Hey everyone, I'm new to the board and I just though I would share my new 20 long viv with all you guys. I have set up a few vivariums before, for crested geckos and one for hermit crabs, and I have had fresh and saltwater reef tanks. My old saltwater tank was a 20 long until I accidentally put my elbow through the front of it and ended up with 20 gallons of saltwater on the floor in the upstairs of my house. So needless to say I have been out of the hobby for a little while. But I love the look of a 20 gallon long tank and I have seen several beautiful vivariums using 20 longs so I decided to give it a shot. This is my first time keeping poison dart frogs, but I am close with someone who has kept them for a while and is breeding them. He offered to give me a couple azures if I wanted them so that's how this all started. They are still a while away from being ready for me but I thought it would be smart to get the system running and get plants in so everything could grow in and such. I have been monitoring the temp and humidity.
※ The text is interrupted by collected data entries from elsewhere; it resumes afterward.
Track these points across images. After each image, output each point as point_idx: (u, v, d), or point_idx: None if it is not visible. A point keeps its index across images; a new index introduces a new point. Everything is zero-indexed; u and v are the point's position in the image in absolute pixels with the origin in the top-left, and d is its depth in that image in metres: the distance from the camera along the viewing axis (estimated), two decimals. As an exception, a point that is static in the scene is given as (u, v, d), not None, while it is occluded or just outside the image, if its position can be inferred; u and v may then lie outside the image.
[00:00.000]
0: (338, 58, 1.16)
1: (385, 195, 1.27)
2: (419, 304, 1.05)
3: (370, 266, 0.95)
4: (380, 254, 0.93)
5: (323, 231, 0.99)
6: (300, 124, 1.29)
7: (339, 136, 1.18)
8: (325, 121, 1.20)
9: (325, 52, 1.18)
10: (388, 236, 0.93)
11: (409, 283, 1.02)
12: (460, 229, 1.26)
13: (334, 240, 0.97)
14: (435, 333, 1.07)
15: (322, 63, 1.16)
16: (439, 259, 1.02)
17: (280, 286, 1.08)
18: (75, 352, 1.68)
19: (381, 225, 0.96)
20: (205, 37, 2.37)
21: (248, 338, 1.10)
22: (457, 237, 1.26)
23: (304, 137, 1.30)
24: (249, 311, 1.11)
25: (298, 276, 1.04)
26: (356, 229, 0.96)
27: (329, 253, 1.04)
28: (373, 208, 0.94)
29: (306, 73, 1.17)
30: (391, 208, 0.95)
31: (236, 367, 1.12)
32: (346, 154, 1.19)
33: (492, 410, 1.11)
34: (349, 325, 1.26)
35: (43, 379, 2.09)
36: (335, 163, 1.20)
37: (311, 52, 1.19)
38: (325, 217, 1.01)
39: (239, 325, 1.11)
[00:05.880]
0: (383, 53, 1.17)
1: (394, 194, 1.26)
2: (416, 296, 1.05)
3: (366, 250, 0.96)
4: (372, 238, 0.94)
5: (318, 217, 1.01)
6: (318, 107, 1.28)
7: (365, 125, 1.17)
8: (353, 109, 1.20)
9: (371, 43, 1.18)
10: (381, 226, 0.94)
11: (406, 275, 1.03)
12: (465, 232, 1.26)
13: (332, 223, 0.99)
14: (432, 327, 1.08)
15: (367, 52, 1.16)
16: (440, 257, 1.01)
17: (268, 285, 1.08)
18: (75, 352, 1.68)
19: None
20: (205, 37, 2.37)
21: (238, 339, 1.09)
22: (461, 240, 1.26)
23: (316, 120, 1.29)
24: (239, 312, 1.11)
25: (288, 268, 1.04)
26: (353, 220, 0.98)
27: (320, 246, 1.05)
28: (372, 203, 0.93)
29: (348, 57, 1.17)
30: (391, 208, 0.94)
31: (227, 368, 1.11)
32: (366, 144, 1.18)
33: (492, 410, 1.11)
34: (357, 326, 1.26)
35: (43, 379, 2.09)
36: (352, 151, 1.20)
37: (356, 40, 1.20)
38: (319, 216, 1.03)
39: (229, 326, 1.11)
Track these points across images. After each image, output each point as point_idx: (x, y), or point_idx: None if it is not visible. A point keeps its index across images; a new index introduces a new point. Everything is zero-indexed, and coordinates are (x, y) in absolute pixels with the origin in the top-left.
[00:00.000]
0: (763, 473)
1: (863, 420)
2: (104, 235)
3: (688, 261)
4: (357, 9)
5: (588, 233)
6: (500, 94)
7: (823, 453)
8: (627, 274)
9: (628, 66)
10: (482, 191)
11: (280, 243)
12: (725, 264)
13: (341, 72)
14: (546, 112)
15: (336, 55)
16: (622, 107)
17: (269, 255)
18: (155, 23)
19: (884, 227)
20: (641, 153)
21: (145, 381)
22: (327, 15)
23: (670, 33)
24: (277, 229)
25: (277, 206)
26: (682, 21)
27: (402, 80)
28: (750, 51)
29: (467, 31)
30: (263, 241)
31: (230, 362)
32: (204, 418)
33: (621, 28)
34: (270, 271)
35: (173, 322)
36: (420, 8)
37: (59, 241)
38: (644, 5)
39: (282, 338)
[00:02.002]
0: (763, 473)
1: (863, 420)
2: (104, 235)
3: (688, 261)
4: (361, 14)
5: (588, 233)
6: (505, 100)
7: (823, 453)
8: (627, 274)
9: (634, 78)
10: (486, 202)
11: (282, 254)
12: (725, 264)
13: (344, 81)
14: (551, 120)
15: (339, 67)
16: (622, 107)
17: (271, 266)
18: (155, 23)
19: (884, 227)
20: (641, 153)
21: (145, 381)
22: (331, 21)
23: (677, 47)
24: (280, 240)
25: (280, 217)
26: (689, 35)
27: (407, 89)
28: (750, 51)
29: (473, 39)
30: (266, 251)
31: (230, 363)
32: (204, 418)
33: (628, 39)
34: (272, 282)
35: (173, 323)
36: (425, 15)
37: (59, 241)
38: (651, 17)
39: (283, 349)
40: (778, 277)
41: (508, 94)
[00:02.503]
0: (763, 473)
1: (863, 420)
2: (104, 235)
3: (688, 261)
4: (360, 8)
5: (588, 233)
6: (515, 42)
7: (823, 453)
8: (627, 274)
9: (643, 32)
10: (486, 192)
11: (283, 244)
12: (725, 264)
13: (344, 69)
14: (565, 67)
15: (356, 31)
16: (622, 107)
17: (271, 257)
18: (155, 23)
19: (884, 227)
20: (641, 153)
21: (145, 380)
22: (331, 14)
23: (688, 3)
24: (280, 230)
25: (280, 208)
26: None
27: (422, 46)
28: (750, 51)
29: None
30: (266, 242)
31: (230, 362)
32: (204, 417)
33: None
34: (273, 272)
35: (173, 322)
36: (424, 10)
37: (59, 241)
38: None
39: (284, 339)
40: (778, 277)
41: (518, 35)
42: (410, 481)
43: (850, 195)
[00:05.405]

The temp stays around 70-75 at night and during the day it stays around 77-80~. The humidity fluctuates between mistings but stays around 83-90%. I built a false bottom out of eggcrate and the substrate barrier from Josh's Frogs. I used ABG mix for the substrate and there is a layer of Spaghnum on top of that. The background was made from Great Stuff and covered with brown GE Silicone ii and coco fiber. So far I am happy with how it is turning out. My plan is to go pick up some plants within the next couple days. I am hoping to get a smaller bromeliad in there and some vining plants to go up the background. Any other suggestions for plants? Tell me what you think.


----------



## kaiden32 (Jul 22, 2014)

Some more pictures...


----------



## kaiden32 (Jul 22, 2014)

I went and picked up two small plants for the viv last night. One of them is an Autumn Fern and the other one is some other type of fern. So far they seem to be doing well. I am still looking for a bromeliad to put in there, does anyone know of any good looking ones that stay smaller?


----------



## atlfrog (Dec 31, 2006)

Very nice tank. With a few wandering jews and other ground cover that tank woud rock.


----------



## yerbamate (Nov 3, 2013)

pretty, but for darts, you MUST have ample forage area in the manner of leaf litter that little critters can hide and even thrive in.


----------



## kaiden32 (Jul 22, 2014)

Thanks! I am still working on getting some hiding places and leaf litter and stuff like that. I will keep posting updates as they come.


----------



## kaiden32 (Jul 22, 2014)

Quick update with the new plants and I built a little cave for the frogs to hide in.


----------



## GBR (Jun 7, 2013)

Good start. The water feature reminds me of a chocolate fondue fountain. Haha


----------